Analis Panin Sekuritas, William Hartanto, mengatakan dengan adanya penerapan PPKM Mikro Darurat secara tidak langsung dianggap menjadi sentimen negatif bagi saham sektor ritel. 

Namun menurutnya, hal tersebut tidak sepenuhnya benar karena emiten ritel telah melakukan inovasi penjualan ritel secara online atau daring.

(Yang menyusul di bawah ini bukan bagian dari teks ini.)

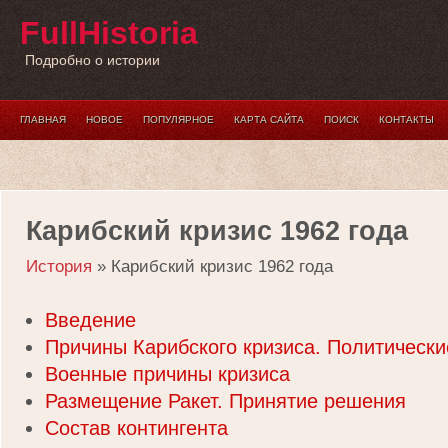
FullHistoria
Подробно о истории
ГЛАВНАЯ
НОВОЕ
ПОПУЛЯРНОЕ
КАРТА САЙТА
ПОИСК
КОНТАКТЫ
Карибский кризис 1962 года
История
» Карибский кризис 1962 года
Введение
Причины Карибского кризиса. Политически
Военные причины кризиса
Размещение Ракет. Принятие решения
Состав контингента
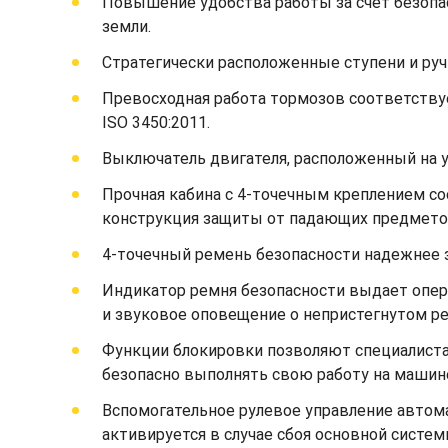
Повышение удобства работы за счет безопас
земли.
Стратегически расположенные ступени и руч
Превосходная работа тормозов соответству
ISO 3450:2011.
Выключатель двигателя, расположенный на у
Прочная кабина с 4-точечным креплением с
конструкция защиты от падающих предмето
4-точечный ремень безопасности надежнее 
Индикатор ремня безопасности выдает опер
и звуковое оповещение о непристегнутом р
Функции блокировки позволяют специалист
безопасно выполнять свою работу на машин
Вспомогательное рулевое управление автом
активируется в случае сбоя основной систем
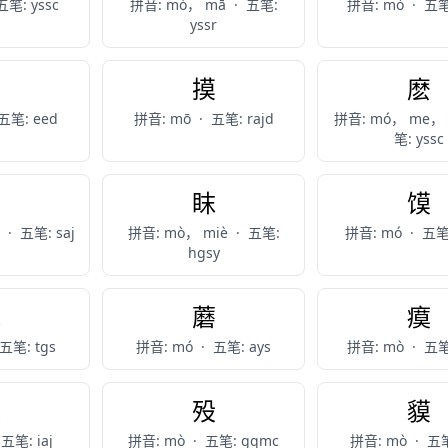
五笔: yssc
拼音: mó， mā
·
五笔:
拼音: mò
·
五笔
yssr
貊
摸
麽
五笔: eed
拼音: mō
·
五笔: rajd
拼音: mó， me，
笔: yssc
模
眜
馍
ú
·
五笔: saj
拼音: mò， miè
·
五笔:
拼音: mó
·
五笔
hgsy
秣
蘑
瘼
五笔: tgs
拼音: mó
·
五笔: ays
拼音: mò
·
五笔
漠
殁
貘
五笔: iaj
拼音: mò
·
五笔: gqmc
拼音: mò
·
五笔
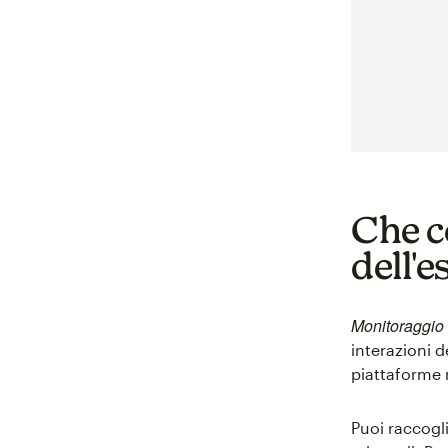
Che c
dell'e
Monitoraggio 
interazioni de
piattaforme r
Puoi raccogli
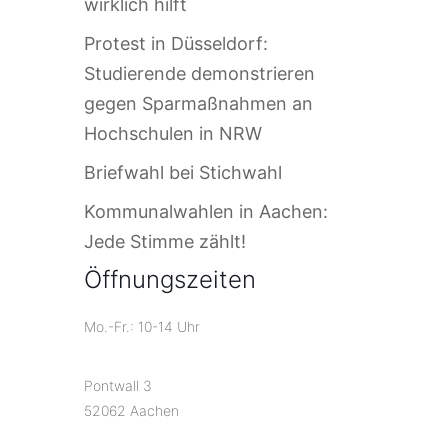
wirklich hilft
Protest in Düsseldorf:
Studierende demonstrieren
gegen Sparmaßnahmen an
Hochschulen in NRW
Briefwahl bei Stichwahl
Kommunalwahlen in Aachen:
Jede Stimme zählt!
Öffnungszeiten
Mo.-Fr.: 10-14 Uhr
Pontwall 3
52062 Aachen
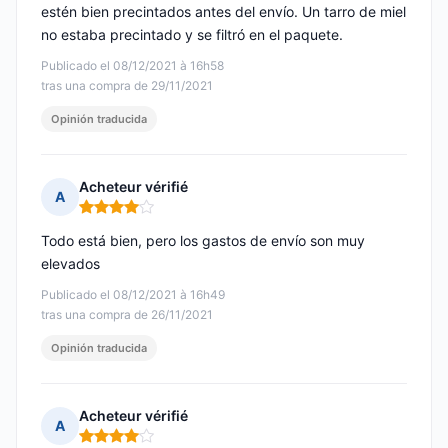
estén bien precintados antes del envío. Un tarro de miel
no estaba precintado y se filtró en el paquete.
Publicado el 08/12/2021 à 16h58
tras una compra de 29/11/2021
Opinión traducida
Acheteur vérifié
A
Nota: 4 de 5
Todo está bien, pero los gastos de envío son muy
elevados
Publicado el 08/12/2021 à 16h49
tras una compra de 26/11/2021
Opinión traducida
Acheteur vérifié
A
Nota: 4 de 5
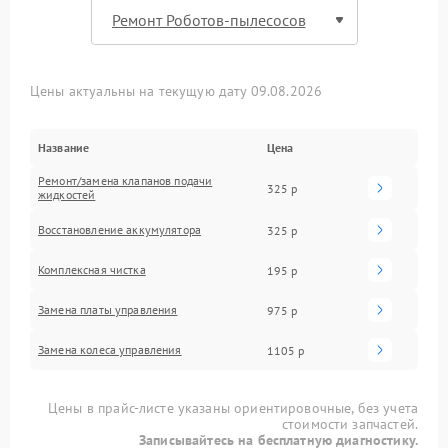
Цены актуальны на текущую дату 09.08.2026
Название
Цена
Ремонт/замена клапанов подачи
325 р
жидкостей
Восстановление аккумулятора
325 р
Комплексная чистка
195 р
Замена платы управления
975 р
Замена колеса управления
1105 р
Цены в прайс-листе указаны ориентировочные, без учета
стоимости запчастей.
Записывайтесь на бесплатную диагностику.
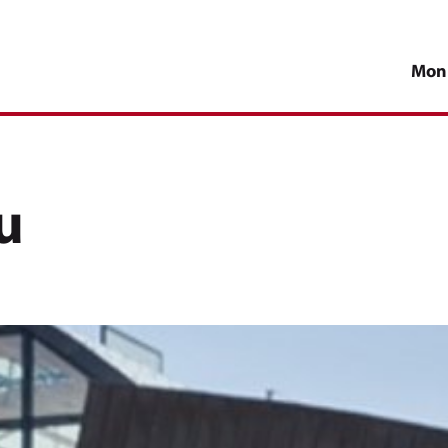
Mon
u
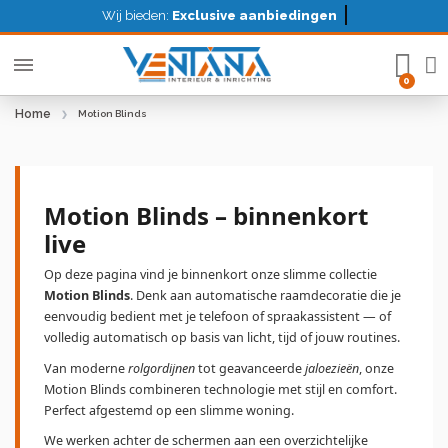
Wij bieden:
Exclusive aanbiedingen
Home
Motion Blinds
Motion Blinds – binnenkort
live
Op deze pagina vind je binnenkort onze slimme collectie
Motion Blinds
. Denk aan automatische raamdecoratie die je
eenvoudig bedient met je telefoon of spraakassistent — of
volledig automatisch op basis van licht, tijd of jouw routines.
Van moderne
rolgordijnen
tot geavanceerde
jaloezieën
, onze
Motion Blinds combineren technologie met stijl en comfort.
Perfect afgestemd op een slimme woning.
We werken achter de schermen aan een overzichtelijke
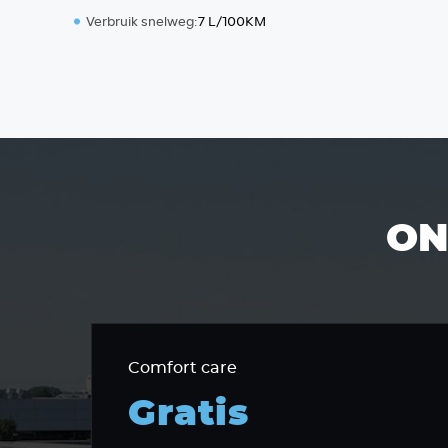
Verbruik snelweg:
7 L/100KM
ON
Comfort care
Gratis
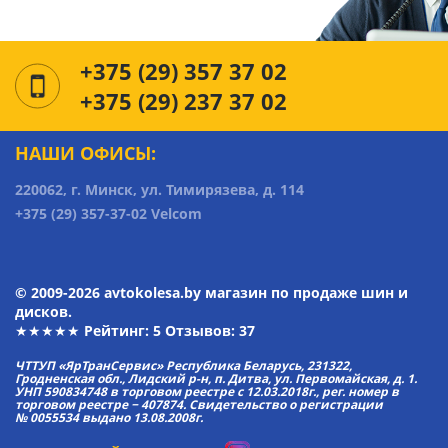
+375 (29) 357 37 02
+375 (29) 237 37 02
НАШИ ОФИСЫ:
220062, г. Минск, ул. Тимирязева, д. 114
+375 (29) 357-37-02 Velcom
© 2009-2026 avtokolesa.by магазин по продаже шин и
дисков.
★★★★★ Рейтинг:
5
Отзывов: 37
ЧТТУП «ЯрТранСервис» Республика Беларусь, 231322,
Гродненская обл., Лидский р-н, п. Дитва, ул. Первомайская, д. 1.
УНП 590834748 в торговом реестре с 12.03.2018г., рег. номер в
торговом реестре − 407874. Свидетельство о регистрации
№ 0055534 выдано 13.08.2008г.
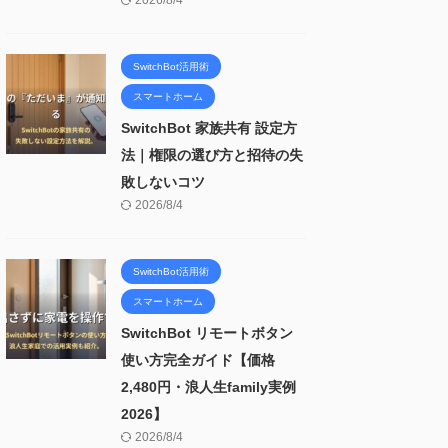
2026/8/4
SwitchBot活用術
スマートホーム
SwitchBot 家族共有 設定方
法｜権限の選び方と招待の失
敗しないコツ
2026/8/4
SwitchBot活用術
スマートホーム
SwitchBot リモートボタン
使い方完全ガイド【価格
2,480円・浪人生family実例
2026】
2026/8/4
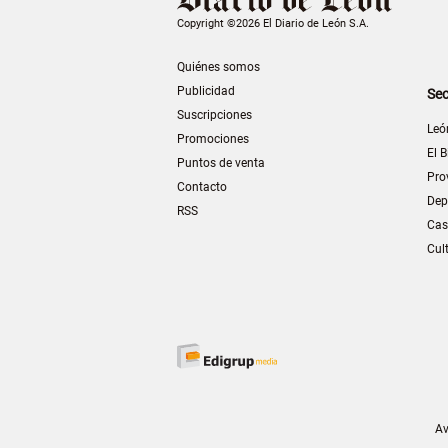
Copyright ©2026 El Diario de León S.A.
Quiénes somos
Publicidad
Sec
Suscripciones
Leó
Promociones
El B
Puntos de venta
Pro
Contacto
Dep
RSS
Cas
Cul
Av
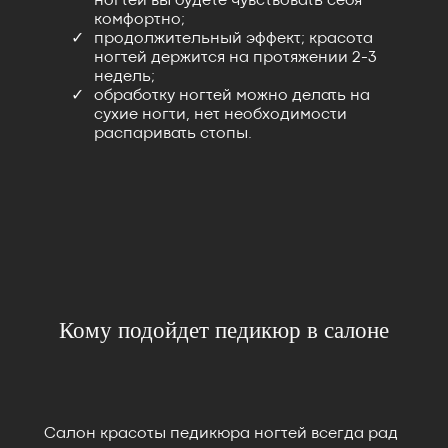
ногтей вы будете чувствовать себя
комфортно;
продолжительный эффект; красота
ногтей держится на протяжении 2-3
недель;
обработку ногтей можно делать на
сухие ногти, нет необходимости
распаривать стопы.
Кому подойдет педикюр в салоне
Салон красоты педикюра ногтей всегда рад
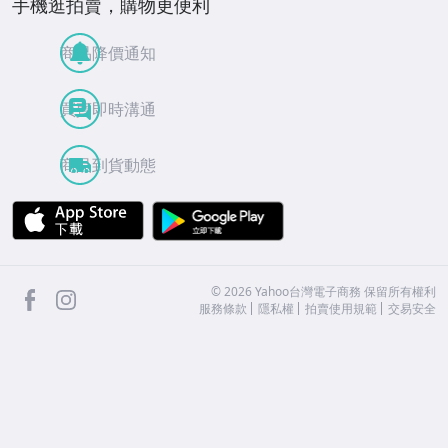
手機逛拍賣，購物更便利
商品降價通知
買賣即時溝通
商品到貨動態
APP Store
Google Play
facebook
Instagram
©
2026
Yahoo台灣電子商務 保留所有權利
服務條款
隱私權
拍賣使用規範
交易安全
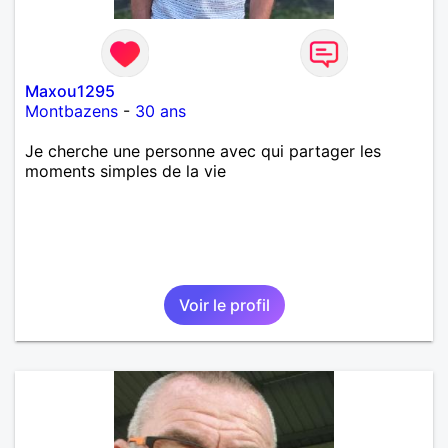
Maxou1295
Montbazens
-
30 ans
Je cherche une personne avec qui partager les
moments simples de la vie
Voir le profil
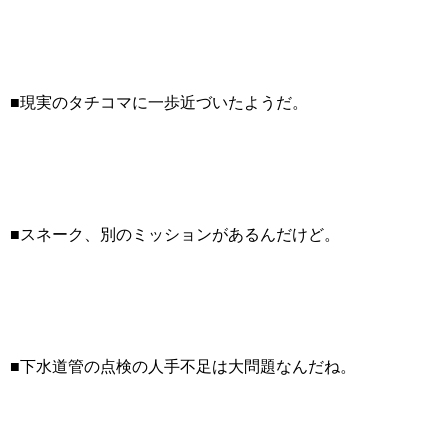
■現実のタチコマに一歩近づいたようだ。
■スネーク、別のミッションがあるんだけど。
■下水道管の点検の人手不足は大問題なんだね。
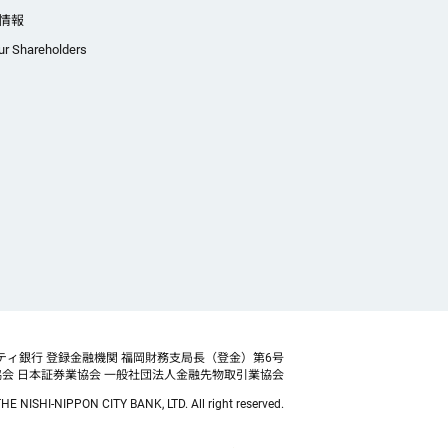
情報
ur Shareholders
ティ銀行 登録金融機関 福岡財務支局長（登金）第6号
協会
日本証券業協会 一般社団法人金融先物取引業協会
HE NISHI-NIPPON CITY BANK, LTD. All right reserved.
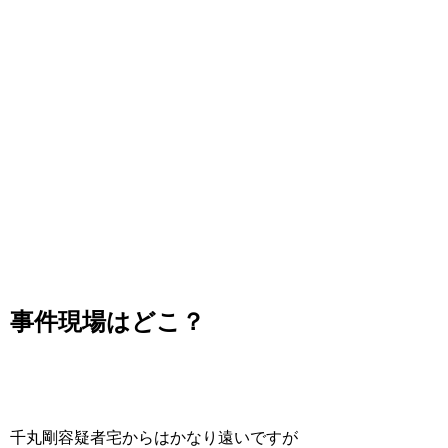
事件現場はどこ？
千丸剛容疑者宅からはかなり遠いですが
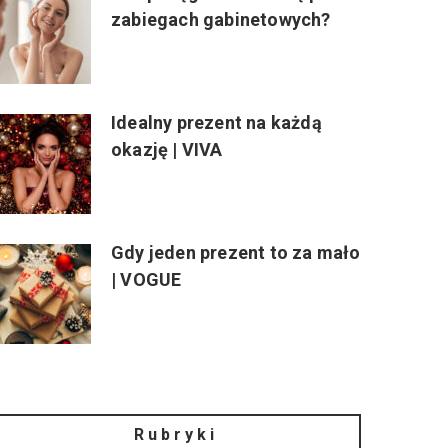
zabiegach gabinetowych?
Idealny prezent na każdą
okazję | VIVA
Gdy jeden prezent to za mało
| VOGUE
Rubryki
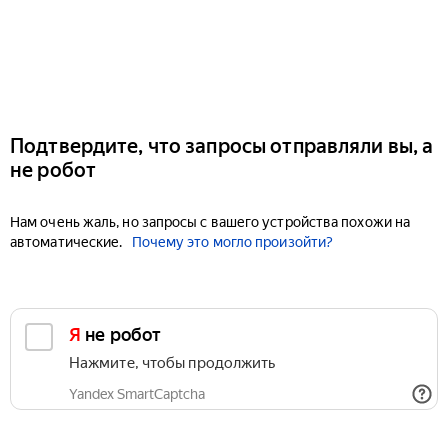
Подтвердите, что запросы отправляли вы, а
не робот
Нам очень жаль, но запросы с вашего устройства похожи на
автоматические.
Почему это могло произойти?
Я не робот
Нажмите, чтобы продолжить
Yandex SmartCaptcha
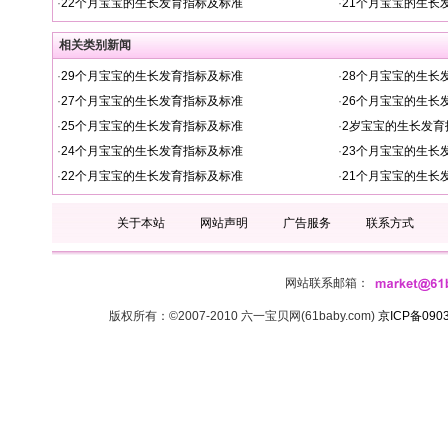
·
22个月宝宝的生长发育指标及标准
·
21个月宝宝的生长
相关类别新闻
·
29个月宝宝的生长发育指标及标准
·
28个月宝宝的生长
·
27个月宝宝的生长发育指标及标准
·
26个月宝宝的生长
·
25个月宝宝的生长发育指标及标准
·
2岁宝宝的生长发育
·
24个月宝宝的生长发育指标及标准
·
23个月宝宝的生长
·
22个月宝宝的生长发育指标及标准
·
21个月宝宝的生长
关于本站
网站声明
广告服务
联系方式
网站联系邮箱：
版权所有：©2007-2010 六一宝贝网(61baby.com)
京ICP备090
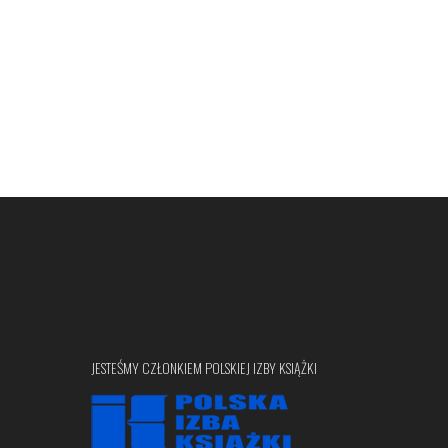
JESTEŚMY CZŁONKIEM POLSKIEJ IZBY KSIĄŻKI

"Karena walaupun pusat perbelanjaan seperti mall mengalami pengurangan jam operasional, mereka tetap bisa menjual produk secara online," ujar William kepada MNC Portal Indonesia, Kamis (1/7/2021).

Dia menjelaskan, dengan adanya penjualan produk secara online di tengah pandemi saat ini telah menjadi gaya hidup masyarakat Indonesia dan akan membantu kinerja emiten ritel, dan saham sektor ritel bisa dimanfaatkan investor.

"Ini sudah jadi gaya hidup sejak pandemi, jadi adanya PPKM Darurat tidak akan berdampak signifikan terhadap emiten-emiten retail. Malah saham sektor ritel bisa manfaatkan untuk buy on weakness," kata William.

Pernyataan senada juga disampaikan CEO PT Indosurya Bersinar Sekuritas, William Surya Wijaya juga menyampaikan bahwa saham-saham sektor ritel bisa dimanfaatkan di tengah penerapan PPKM Darurat Mikro.

"Momentum dapat dimanfaatkan, kan PPKM Darurat ini bukan selamanya, hanya sementara," kata William Surya Wijaya.

Dilihat melalui RTI, beberapa saham sektor ritel mengalami kenaikan di perdagangan sesi I hari ini mulai dari Ace Hardware Indonesia (ACES), Sumber Alfaria Trijaya (AMRT), Mitra Adiperkasa (MAPI), dan Matahari Putra Prima (MPPA).

Saham ACES pada perdagangan sesi I hari ini mengalami kenaikan sebesar Rp15 atau 1,20 persen ke Rp1.265 per lembar saham. Kemudian, saham AMRT pada perdagangan sesi I hari ini mengalami kenaikan sebesar Rp25 atau 2,00 persen ke Rp1.275 per lembar saham. 

Saham MAPI pada perdagangan sesi I hari ini mengalami kenaikan sebesar Rp5 atau 0,80 persen ke Rp630 per lembar saham, dan saham MPPA pada perdagangan sesi I hari ini mengalami kenaikan sebesar Rp45 atau 4,27 persen ke Rp1.100 per lembar saham.

Sementara itu, saham-saham yang melemah pada pembukaan sesi I hari ini diantaranya Erajaya Swasembada (ERAA), Hero Supermarket (HERO), Matahari Department Store (LPPF), dan Ramayana Lestari Sentosa (RALS).

Saham ERAA pada perdagangan sesi I hari ini mengalami penurunan sebesar Rp15 atau 2,17 persen ke Rp675 per lembar saham. Kemudian, saham HERO pada perdagangan sesi I hari ini mengalami penurunan sebesar Rp5 atau 0,35 persen ke Rp1.405 per lembar saham.

Selanjutnya, saham LPPF pada perdagangan sesi I hari ini mengalami penurunan sebesar Rp10 atau 0,51 persen ke Rp1.945 per lembar saham, dan saham RALS pada perdagangan sesi I hari ini mengalami penurunan sebesar Rp10 atau 1,48 persen ke Rp665 per lembar saham.

Sementara itu, terdapat dua saham yang bergerak stagnan, diantaranya Electronic City Indonesia (ECII), dan Indoritel Makmur Internasional (DNET).